__Written tasks__:
- 1) In the motor design abstract, which method is used to solve the lower-level problems efficiently with gradient-based optimization?
- 2) Translate this sentence from the motor design abstract into French: "Nowadays, it is necessary to address the uncertainty caused by manufacturing or material tolerances."

__Selected extract__:
In electric machine design, efficient methods for the optimization of the geometry and associated parameters are essential. Nowadays, it is necessary to address the uncertainty caused by manufacturing or material tolerances. This work presents a robust optimization strategy to address uncertainty in the design of a three-phase, six-pole permanent magnet synchronous motor (PMSM). The geometry is constructed in a two-dimensional framework within MATLAB ® , employing isogeometric analysis (IGA) to enable flexible shape optimization. The main contributions of this research are twofold. First, we integrate shape optimization with parameter optimization to enhance the performance of PMSM designs. Second, we use robust optimization, which creates a min–max problem, to ensure that the motor maintains its performance when facing uncertainties. To solve this bilevel problem, we work with the maximal value functions of the lower-level maximization problems and apply a version of Danskin’s theorem for the computation of generalized derivatives. Additionally, the adjoint method is employed to efficiently solve the lower-level problems with gradient-based optimization. The paper concludes by presenting numerical results showcasing the efficacy of the proposed robust optimization framework. The results indicate that the optimized PMSM designs not only perform competitively compared to their non-robust counterparts but also show resilience to operational and manufacturing uncertainties, making them attractive for industrial applications.

__Supplied records__:
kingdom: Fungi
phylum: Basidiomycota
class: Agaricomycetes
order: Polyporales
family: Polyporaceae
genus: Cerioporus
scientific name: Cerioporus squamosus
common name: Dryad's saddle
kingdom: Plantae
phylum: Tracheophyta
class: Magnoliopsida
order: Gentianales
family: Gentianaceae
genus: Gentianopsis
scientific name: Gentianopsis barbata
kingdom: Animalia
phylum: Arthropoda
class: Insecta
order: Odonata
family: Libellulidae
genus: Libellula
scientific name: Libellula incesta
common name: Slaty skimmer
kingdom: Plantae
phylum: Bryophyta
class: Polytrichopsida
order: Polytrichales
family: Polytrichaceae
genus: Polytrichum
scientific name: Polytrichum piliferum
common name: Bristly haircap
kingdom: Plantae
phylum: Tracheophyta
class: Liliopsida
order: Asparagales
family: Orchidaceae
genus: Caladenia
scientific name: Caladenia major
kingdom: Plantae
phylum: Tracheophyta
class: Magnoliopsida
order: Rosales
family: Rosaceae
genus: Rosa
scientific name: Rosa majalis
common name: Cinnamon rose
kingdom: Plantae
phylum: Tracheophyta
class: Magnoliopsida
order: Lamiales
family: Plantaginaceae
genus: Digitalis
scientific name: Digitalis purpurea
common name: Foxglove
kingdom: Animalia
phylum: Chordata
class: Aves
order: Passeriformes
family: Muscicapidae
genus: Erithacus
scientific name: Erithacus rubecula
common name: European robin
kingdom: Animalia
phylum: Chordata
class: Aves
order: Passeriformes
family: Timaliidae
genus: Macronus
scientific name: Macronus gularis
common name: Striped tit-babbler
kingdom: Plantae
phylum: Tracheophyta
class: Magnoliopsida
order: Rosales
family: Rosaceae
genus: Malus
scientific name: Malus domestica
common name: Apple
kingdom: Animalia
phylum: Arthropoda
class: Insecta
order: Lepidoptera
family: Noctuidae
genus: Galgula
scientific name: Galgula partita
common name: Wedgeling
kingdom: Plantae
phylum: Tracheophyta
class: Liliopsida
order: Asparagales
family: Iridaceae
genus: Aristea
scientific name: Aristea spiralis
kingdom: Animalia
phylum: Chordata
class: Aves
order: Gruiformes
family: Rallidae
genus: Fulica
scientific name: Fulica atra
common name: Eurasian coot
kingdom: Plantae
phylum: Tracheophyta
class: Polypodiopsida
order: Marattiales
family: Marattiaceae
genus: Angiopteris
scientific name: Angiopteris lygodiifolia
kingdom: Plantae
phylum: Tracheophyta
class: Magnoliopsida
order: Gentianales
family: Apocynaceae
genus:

__Solutions for each task__:
- 1) The adjoint method.

- 2) De nos jours, il est nécessaire de prendre en compte l'incertitude causée par les tolérances de fabrication ou de matériau.